Document source >>
Si la saignée par incision d’une veine au niveau du coude avec une lancette semblait être plus courante, l’hirudothérapie (l’utilisation des sangsues) était également utilisée pour prélever moins de sang. L’encyclopédie de 1751 en parle ainsi : « Lorsqu'on veut appliquer les sangsues, on choisit les plus petites. On les affame en les tenants pendant quelques heures hors de l'eau. Ensuite on prend une sangsue avec un linge et on la porte sur l'endroit souhaité, où on la fait descendre par un tube à col étroit sur la peau du patient. Lorsque la sangsue est rassasiée, elle tombe d'elle-même. L’utilisation des sangsues plutôt que de la saignée est pratiquée si l’emplacement des vaisseaux, l'état faible du malade où la gravité de la maladie ne permettent pas d'ouvrir des gros vaisseaux. »
Comme on le sait maintenant, tout cela était d’abord inefficace mais aussi mortel : en purgeant le sang des pestiférés, on les épuisait encore plus. En 1643, on pratiquait encore les saignées sur les parties proches des infections, des bubons, car on pense alors que le sang infecté reste autour de la plaie. Le principe même de circulation du sang dans le corps n’étant pas encore partout connu, après sa découverte par William Harvey, en 1628.
Des soins globalement contre-productifs, ce qui n’est pas le cas de la rigueur de l’hygiène. Dans la grande majorité, la peste était transmise par les puces, transportées de villes en villes par les animaux, notamment les rats. Ainsi, des villes plus rigoureuses sur la propreté des rues et des cimetières ont pu limiter de nouvelles vagues de peste. Un exemple parmi d’autres : à Grenoble, selon le récit du docteur Ferdinand Chavant, la mesure est prise en 1534 d’interdire les déjections dans les rues. Et, en 1551, la ville évite une vague de peste, grâce à l’hygiène et aux mesures d’isolement. Quant aux victimes, la gestion de leurs biens est délicate, souvent on brûle tout, que ça soit les tissus ou les meubles.

Exercices à traiter >>
(1) Répondez brièvement, d'après le texte sur les soins contre la peste :
(a) Quelles sangsues choisit-on, selon l'encyclopédie de 1751 ?
(b) En quelle année William Harvey a-t-il découvert la circulation du sang ?
(c) Quelle mesure Grenoble prend-elle en 1534 ?
(2) Transformez en liste le paragraphe du texte sur les soins contre la peste qui commence par « Des soins globalement contre-productifs », sans perdre ses faits principaux.
(3) Prolongez le texte sur les soins contre la peste à partir de sa dernière phrase.

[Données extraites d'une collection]
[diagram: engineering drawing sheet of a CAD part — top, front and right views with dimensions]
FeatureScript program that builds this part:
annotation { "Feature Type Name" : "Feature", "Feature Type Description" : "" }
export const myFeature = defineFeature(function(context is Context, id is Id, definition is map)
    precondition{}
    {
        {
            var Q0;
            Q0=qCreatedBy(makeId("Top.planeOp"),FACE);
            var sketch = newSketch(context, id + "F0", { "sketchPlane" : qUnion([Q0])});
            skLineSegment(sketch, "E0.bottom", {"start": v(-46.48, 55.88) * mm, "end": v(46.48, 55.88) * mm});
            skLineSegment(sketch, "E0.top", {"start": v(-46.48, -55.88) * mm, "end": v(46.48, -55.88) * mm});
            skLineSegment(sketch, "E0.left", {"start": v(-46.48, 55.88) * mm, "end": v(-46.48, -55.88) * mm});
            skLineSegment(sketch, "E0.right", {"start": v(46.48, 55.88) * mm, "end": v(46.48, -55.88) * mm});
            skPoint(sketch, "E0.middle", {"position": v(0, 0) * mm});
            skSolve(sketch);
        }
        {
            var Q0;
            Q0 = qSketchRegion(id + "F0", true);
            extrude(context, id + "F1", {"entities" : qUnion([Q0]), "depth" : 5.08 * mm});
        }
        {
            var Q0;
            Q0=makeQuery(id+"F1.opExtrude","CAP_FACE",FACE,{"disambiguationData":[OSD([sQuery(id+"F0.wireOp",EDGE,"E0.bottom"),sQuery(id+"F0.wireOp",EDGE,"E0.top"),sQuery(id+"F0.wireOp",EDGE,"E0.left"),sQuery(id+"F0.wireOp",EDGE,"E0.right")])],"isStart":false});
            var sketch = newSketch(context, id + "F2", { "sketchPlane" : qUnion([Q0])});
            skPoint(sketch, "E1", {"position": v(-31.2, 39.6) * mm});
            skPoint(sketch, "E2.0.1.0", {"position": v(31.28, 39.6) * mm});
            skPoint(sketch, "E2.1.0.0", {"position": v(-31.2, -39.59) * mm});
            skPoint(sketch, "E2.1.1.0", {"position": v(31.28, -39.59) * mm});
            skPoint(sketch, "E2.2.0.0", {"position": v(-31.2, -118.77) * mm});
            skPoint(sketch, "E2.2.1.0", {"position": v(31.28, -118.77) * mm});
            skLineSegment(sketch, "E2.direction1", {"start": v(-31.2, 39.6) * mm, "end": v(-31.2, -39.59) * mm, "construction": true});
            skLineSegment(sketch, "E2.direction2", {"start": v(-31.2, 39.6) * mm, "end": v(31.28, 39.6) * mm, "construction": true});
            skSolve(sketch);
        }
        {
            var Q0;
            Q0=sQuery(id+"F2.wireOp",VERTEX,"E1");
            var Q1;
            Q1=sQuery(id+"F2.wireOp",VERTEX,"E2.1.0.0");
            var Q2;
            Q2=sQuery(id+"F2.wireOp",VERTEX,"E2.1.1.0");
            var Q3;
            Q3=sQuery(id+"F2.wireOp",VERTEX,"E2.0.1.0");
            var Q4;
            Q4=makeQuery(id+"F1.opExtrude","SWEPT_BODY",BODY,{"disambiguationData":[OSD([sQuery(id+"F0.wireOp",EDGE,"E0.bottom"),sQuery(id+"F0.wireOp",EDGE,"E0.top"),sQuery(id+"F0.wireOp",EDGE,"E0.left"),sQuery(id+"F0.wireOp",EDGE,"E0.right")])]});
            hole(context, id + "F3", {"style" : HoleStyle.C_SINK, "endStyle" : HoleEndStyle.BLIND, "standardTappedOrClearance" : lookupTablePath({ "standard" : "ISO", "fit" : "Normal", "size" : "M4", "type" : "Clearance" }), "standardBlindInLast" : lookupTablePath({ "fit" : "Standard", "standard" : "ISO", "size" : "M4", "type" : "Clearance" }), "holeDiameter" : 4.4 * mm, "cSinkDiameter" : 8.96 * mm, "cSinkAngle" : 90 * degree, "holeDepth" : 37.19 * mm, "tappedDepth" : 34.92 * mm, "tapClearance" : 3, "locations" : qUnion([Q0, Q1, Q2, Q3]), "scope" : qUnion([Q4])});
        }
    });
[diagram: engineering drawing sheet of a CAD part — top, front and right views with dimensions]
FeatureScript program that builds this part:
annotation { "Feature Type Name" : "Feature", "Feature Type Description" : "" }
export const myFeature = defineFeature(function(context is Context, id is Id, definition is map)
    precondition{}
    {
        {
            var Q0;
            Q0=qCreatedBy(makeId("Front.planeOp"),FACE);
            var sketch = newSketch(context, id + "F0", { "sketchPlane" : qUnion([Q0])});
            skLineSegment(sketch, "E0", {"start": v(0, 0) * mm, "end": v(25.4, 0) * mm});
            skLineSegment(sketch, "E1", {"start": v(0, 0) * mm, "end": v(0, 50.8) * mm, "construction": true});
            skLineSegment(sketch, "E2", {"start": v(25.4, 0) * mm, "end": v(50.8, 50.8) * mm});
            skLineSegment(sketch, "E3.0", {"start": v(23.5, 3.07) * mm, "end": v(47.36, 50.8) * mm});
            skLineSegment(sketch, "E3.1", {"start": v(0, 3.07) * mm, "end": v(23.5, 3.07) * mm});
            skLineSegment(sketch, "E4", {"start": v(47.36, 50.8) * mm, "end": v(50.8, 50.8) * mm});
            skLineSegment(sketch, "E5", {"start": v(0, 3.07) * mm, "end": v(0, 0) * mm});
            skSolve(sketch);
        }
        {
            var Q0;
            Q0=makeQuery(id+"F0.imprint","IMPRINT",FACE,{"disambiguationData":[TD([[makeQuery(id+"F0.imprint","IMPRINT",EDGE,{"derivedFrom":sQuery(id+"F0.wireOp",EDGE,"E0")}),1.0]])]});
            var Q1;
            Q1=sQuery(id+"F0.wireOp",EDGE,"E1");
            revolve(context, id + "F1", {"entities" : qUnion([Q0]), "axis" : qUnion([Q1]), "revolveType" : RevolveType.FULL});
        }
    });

Réponses attendues >>
(1)
(a) Les plus petites.
(b) En 1628.
(c) L'interdiction des déjections dans les rues.

(2)
- Les soins sont globalement contre-productifs, contrairement à la rigueur de l'hygiène.
- La peste est surtout transmise par les puces, que les animaux, notamment les rats, transportent de ville en ville.
- Les villes plus rigoureuses sur la propreté des rues et des cimetières ont pu limiter de nouvelles vagues de peste.
- À Grenoble, selon le docteur Ferdinand Chavant, on interdit en 1534 les déjections dans les rues.
- En 1551, Grenoble évite une vague de peste grâce à l'hygiène et aux mesures d'isolement.
- Les biens des victimes, tissus comme meubles, sont souvent brûlés.

(3)
Dernier et ultime recours, quand l’hygiène n’a pas suffit et que les soins sont impossibles : la religion. Dans les phases épidémiques, la plupart s’en remettait davantage à Dieu qu’à la science et priait sa clémence. Miracle exaucé en 1643 à Lyon ! Mais ce ne fut pas toujours le cas. Lors de la Peste Noire, trois siècles plus tôt en 1349, le mouvement des Flagellants devint très important. Ces adeptes percevaient la maladie comme un châtiment divin et se déplaçaient de ville en ville en se fouettant et en chantant, pour se purifier et purifier les autres.
Aujourd’hui

Aujourd’hui, avec toute notre science et notre connaissance, il n’est heureusement plus question de remèdes miracles ou de dévouement au tout-puissant. Il est question de vaccins, d’antibiotiques, d’antidouleurs, et même de respirateurs artificiels.
Si l’hygiène avait déjà été soulignée, dès l’antiquité puis le Moyen-âge, comme facteur protecteur de la santé publique, elle était évidemment beaucoup moins appliquée et applicable, sans toutes nos commodités modernes. Aujourd’hui, face à la pandémie, nous reprenons cette obsession de l’hygiène, avec les gestes barrières et gels hydro alcooliques, sans oublier toute la stérilisation des hôpitaux.
La principale différence dans les soins est évidemment le progrès scientifique et la compréhension de l’anatomie, des bactéries, des virus. Ceux-ci nous permettent aujourd’hui de développer en un an un vaccin à la Covid-19, que tous les scientifiques du millénaire précédent n’ont pas pu découvrir, faute de technologies pour la Peste. S’ajoutent à cela les nouvelles techniques médicales pour sauver des vies, et notamment le respirateur artificiel dans le contexte de la Covid-19, mais aussi tous les médicaments, si loin des concoctions à bases d’herbes et des saignées du temps de la peste bubonique.
Enfin, la mise à l’isolement, la quarantaine est peut-être la méthode la plus proche des techniques du Moyen-âge et de la Renaissance que nous avons perpétué cette année.